L’autrice nous livre avec brio un témoignage bouleversant sur sa transition et la façon qu’ont eu ses troubles de la personnalité de mettre celle-ci en péril. L’occasion pour nous de revenir sur l’histoire de la représentation des personnages transgenres dans les comics américains.

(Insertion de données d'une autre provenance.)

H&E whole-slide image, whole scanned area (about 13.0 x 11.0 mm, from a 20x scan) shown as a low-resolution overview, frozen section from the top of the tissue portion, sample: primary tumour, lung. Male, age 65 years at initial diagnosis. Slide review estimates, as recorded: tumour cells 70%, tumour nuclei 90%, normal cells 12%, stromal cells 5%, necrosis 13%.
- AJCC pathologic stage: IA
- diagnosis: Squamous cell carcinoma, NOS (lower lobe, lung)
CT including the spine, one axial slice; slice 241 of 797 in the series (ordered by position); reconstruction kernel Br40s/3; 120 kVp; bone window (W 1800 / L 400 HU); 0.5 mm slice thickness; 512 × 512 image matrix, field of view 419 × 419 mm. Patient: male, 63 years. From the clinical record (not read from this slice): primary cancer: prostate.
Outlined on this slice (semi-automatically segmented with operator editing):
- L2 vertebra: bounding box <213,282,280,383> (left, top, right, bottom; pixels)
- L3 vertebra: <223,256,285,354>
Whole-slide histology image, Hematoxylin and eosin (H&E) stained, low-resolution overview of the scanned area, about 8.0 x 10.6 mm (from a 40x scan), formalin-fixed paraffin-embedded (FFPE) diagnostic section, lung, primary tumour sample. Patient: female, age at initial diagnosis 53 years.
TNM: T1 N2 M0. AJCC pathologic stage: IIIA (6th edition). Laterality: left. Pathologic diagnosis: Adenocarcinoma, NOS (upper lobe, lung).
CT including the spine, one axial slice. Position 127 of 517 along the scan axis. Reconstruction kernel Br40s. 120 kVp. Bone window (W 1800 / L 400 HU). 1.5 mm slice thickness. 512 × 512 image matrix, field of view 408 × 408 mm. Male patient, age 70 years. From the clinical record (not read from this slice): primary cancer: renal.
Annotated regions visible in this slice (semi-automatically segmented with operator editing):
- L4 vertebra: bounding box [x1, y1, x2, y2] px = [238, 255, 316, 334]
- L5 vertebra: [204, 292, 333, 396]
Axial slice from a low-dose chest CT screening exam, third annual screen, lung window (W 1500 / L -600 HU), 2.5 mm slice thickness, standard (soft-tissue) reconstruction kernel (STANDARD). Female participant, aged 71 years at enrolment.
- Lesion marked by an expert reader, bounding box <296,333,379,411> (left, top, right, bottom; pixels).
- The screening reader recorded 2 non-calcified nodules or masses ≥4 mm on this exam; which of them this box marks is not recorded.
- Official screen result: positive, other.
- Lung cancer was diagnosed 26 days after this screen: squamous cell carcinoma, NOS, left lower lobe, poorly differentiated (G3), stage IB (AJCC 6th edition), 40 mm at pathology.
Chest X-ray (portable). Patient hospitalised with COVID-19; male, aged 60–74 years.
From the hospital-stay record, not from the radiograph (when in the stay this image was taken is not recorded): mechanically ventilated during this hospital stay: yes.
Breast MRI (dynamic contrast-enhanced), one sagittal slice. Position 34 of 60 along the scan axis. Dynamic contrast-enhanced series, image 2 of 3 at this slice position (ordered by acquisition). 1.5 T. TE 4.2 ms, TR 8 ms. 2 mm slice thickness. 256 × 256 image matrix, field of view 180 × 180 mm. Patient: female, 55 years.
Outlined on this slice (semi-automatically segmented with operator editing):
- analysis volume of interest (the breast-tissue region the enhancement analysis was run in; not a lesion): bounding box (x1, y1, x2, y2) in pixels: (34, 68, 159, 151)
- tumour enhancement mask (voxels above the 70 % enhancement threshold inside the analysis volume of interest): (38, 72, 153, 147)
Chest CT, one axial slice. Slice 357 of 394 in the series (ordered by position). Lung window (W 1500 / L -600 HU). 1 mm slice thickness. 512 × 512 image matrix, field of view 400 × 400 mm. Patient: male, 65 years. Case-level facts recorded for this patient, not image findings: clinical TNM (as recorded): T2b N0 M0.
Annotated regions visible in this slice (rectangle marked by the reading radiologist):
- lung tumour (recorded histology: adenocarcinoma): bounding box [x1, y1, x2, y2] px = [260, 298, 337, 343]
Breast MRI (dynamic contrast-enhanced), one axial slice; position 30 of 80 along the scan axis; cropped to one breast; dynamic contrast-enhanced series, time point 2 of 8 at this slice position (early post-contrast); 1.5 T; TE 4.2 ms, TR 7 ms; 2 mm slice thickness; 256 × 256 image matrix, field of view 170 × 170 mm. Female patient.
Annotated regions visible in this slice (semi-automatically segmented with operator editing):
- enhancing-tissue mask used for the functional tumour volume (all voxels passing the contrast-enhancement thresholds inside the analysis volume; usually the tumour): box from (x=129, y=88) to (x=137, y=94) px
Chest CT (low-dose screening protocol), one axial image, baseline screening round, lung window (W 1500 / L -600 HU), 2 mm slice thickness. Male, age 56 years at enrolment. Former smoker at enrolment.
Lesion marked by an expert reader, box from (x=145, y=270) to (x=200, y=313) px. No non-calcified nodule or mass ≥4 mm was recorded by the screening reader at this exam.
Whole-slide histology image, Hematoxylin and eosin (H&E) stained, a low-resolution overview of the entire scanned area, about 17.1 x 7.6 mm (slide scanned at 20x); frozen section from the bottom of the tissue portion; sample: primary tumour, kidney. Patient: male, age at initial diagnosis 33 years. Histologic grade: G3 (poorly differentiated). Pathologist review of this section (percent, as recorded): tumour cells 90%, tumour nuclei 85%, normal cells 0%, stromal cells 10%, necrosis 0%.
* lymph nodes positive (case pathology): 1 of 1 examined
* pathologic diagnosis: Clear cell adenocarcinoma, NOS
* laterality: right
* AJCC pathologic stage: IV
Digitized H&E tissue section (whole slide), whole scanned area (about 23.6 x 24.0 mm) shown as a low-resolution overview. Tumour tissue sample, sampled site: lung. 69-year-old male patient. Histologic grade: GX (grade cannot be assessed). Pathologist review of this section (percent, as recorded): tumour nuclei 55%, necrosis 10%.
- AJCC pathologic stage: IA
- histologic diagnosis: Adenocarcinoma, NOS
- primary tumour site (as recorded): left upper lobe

Il est bien connu qu’au royaume des comics, les super-héros sont roi. Cela ne veut pas dire pour autant que ce medium n’offre que des combats survoltés entre mutants, créatures surnaturelles et autres envahisseurs de l’espace. En effet, dès la seconde moitié des années 1960, les comics Marvel commencent à intégrer dans leurs aventures des sujets de société de plus en plus importants. Il n’est donc pas surprenant de réaliser que la bande-dessinée américaine se mette, petit à petit, à intégrer des personnages qui reflètent l’expérience quotidienne d’hommes et de femmes transgenres à travers le monde.
Une évolution constante
Nous pouvons citer plusieurs exemples, dès le début des années 1990, de personnages qui brisent les stéréotypes autour de ces communautés longtemps marginalisées et ce, au sein même de comics mainstream. Lorsque Neil Gaiman débarque chez DC Comics avec sa série phare Sandman en janvier 1989, nous assistons à un véritable raz-de-marée dans le monde de la BD américaine. Fer de lance avec Alan Moore et une poignée d’autres artistes de la British Invasion qui frappe l’industrie du comics de l’Oncle Sam, Gaiman et ses compatriotes brillent par leurs histoires matures, complexes et résolument littéraires.
C’est dans le chapitre Jouons à être toi qu’apparaît pour la première fois Wanda Mann, protagoniste transgenre au cœur de cette intrigue. Quelques années plus tard, une autre héroïne fera son apparition dans les pages d’un comics Vertigo (collection mature de DC que rejoindra également Sandman dès le numéro 47) à succès : The Invisibles. Cette série (considérée par beaucoup comme une source d’inspiration inavouée de la trilogie Matrix) écrite par Grant Morrison met en scène Lady Fanny, une shaman transgenre qui brillera elle aussi par son écriture fouillée et sa psychologie complexe.
De son côté, la bande-dessinée américaine indépendante a pu permettre à des artistes de s’inspirer directement de leurs propres expériences d’hommes et de femmes transgenres, sans avoir à se limiter aux carcans des deux géants de l’industrie, Marvel et DC. Nous pouvons citer, à titre d’exemple, le très sombre et sans concessions The Pervert, scénarisé par Michelle Perez.
C’est aujourd’hui au tour d’Emma Grove, d’être publiée en France. Radicalement différent du dernier exemple cité, La troisième personne propose un regard neuf. L’autrice y articule son récit autour de séances entre son avatar de papier et son psychologue pour fournir une œuvre dense (mais jamais lourde) dans laquelle la dureté de certaines questions abordées est adoucie par son parti pris narratif. Elle n’hésite pas pour autant à révéler son expérience dans toutes ses contradictions. La troisième personne sera disponible dès mercredi aux éditions Delcourt.